The New York Times reports that Perry told a local radio program that conservative voters want a nominee who has a “a consistent record, not being this side of an issue in this election, this side of that issue in another election.”
Earlier this year in his own home state of Texas, Perry signed a bill restricting government funds from Planned Parenthood.
The federal government’s funding of the organization, however, was restored by Washington in September when the U.S. Department of Health and Human Services determined that the state was in “violation of rules requiring it to provide family planning services statewide,” according to Reuters.
Perry labeled this move as unconstitutional and as an advancement of state’s rights.

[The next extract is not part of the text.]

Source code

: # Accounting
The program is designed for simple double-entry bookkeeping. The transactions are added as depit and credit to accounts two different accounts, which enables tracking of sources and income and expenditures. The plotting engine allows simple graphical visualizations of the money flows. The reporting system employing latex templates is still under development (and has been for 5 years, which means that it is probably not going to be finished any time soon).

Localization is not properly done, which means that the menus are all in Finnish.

"If you want to stop Washington's big violations of the (constitution), especially when it comes to the most basic principle of protecting life, then we must make President Obama a one-term president,” Perry said at the convention.
The New York Times reports that Planned Parenthood picketed outside the event.
Another UNH poll shows that N.H. is among the more liberal states in supporting abortion rights. A February poll reveals that 88 percent of state residents believe that abortion should always be legal or legal in certain circumstances.
In a Real Clear Politics poll, Perry is in third place among the GOP candidates overall with 10.5 percent support. He trails Cain with 25 percent and Romney with 24.3 percent. However, in a New Hampshire CNN/Time poll, Perry is in sixth place with just 4 percent while Romney leads the N.H. polls with 40 percent. Perry has mainly focused his early campaign on Iowa.